I'm sitting here, literally, with goosebumps. And it's not because of the 101-degree temperature I've maintained over the past three days due to a cold and upper respiratory infection. It's because I just finished reading the most recent edits for a book I've been working on for the last three years.

My editor recently sent me the final version, the version she'll take to her editorial meeting. The version that will either make or break this deal (goosebumps, again).

It's been over nine months since I've even looked at this manuscript, so I didn't remember my words exactly. As I read, I kept thinking, "wow, I love what she's done. What an amazing addition she's made." But then after checking what I had actually submitted to her, I would realize the words weren't hers. They were mine.

Good editors don't write for the author. With this manuscript, and the essay, I've learned that good editors are those who raise questions, make suggestions, and point the author in directions that he/she may not have considered. They help make a good story great.

This is all so cool. But it ain't a done deal, yet. So, mums still the word.

Wednesday, April 04, 2007

Road to publication, inching it's way

At this point, the happy dance would be a bit premature. Still, I feel like boogying.
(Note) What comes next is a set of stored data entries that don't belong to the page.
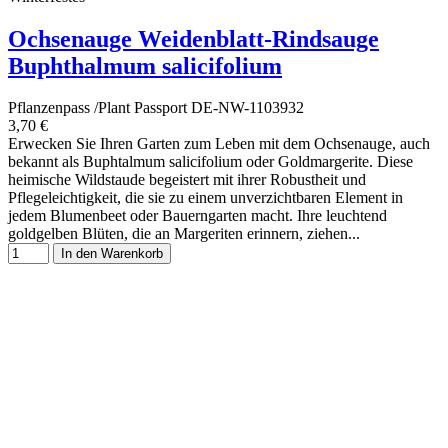
Ochsenauge Weidenblatt-Rindsauge
Buphthalmum salicifolium
Pflanzenpass /Plant Passport DE-NW-1103932
3,70 €
Erwecken Sie Ihren Garten zum Leben mit dem Ochsenauge, auch
bekannt als Buphtalmum salicifolium oder Goldmargerite. Diese
heimische Wildstaude begeistert mit ihrer Robustheit und
Pflegeleichtigkeit, die sie zu einem unverzichtbaren Element in
jedem Blumenbeet oder Bauerngarten macht. Ihre leuchtend
goldgelben Blüten, die an Margeriten erinnern, ziehen...
In den Warenkorb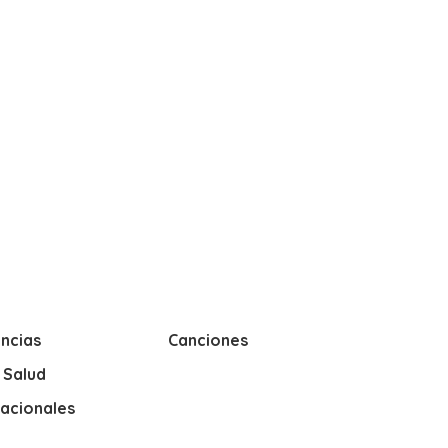
ncias
Canciones
y Salud
nacionales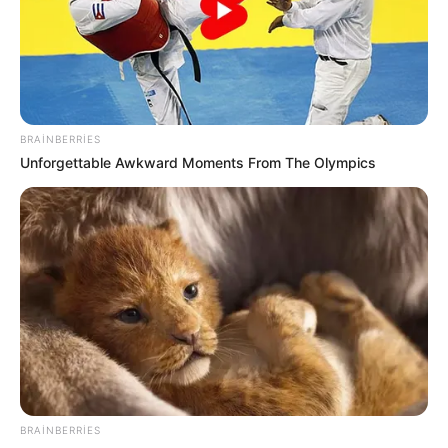
0
0
BRAINBERRIES
Unforgettable Awkward Moments From The Olympics
Xəbər xoşunuza gəldi? Sosial şəbəkələrdə paylaşın
media
xəbər
gündəm
ölkə
xəbərlər
BRAINBERRIES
One of my manuscripts have inched a step closer to publication (I think). Mums the word until I have something more concrete to report. But I expect to have more information in a few weeks (Possibly).
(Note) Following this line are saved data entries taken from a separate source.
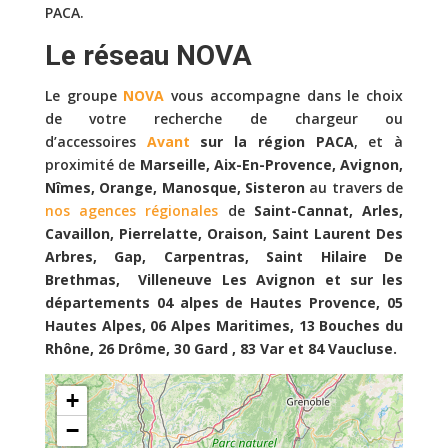
PACA.
Le réseau NOVA
Le groupe
NOVA
vous accompagne dans le choix
de votre recherche de chargeur ou
d’accessoires
Avant
sur la région PACA
, et à
proximité de
Marseille, Aix-En-Provence, Avignon,
Nîmes, Orange, Manosque, Sisteron
au travers de
nos agences régionales
de
Saint-Cannat, Arles,
Cavaillon, Pierrelatte, Oraison, Saint Laurent Des
Arbres, Gap, Carpentras, Saint Hilaire De
Brethmas, Villeneuve Les Avignon et sur les
départements 04 alpes de Hautes Provence, 05
Hautes Alpes, 06 Alpes Maritimes, 13 Bouches du
Rhône, 26 Drôme, 30 Gard , 83 Var et 84 Vaucluse.
+
−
"This is a great project ...hang in there—we're moving along," said my editor, who I'm not ready to reveal yet.

She even thanked me for my patience. I'd assumed that after sending her five emails in nine months, she'd consider me a pest.

With the most recent edits in my hot little hands, I think maybe I'll do the happy dance part-ways.

In other news: Here's me and the wife as we finish (or maybe begin, I can't tell) our 10K race.
I'm the guy wearing black. Now, we have three weeks to gear up for our second race.

Tuesday, April 03, 2007

The funeral scene

Maybe it's not so bad after all. Showing the body. My editor and the author were both insistent that the body be shown. I fought it for a minute, but gave in because...well, I don't have time to fight. I need to start painting this book if it's gonna make it's publishing date.

On second look, maybe it works. As I said before, the editor and author are much smarter than I.

There's a reason why the mourners are smiling. But you'll have to read the book to find out.

Monday, April 02, 2007

Letter to the editor


I removed my last post; better suited for one of my other blogs.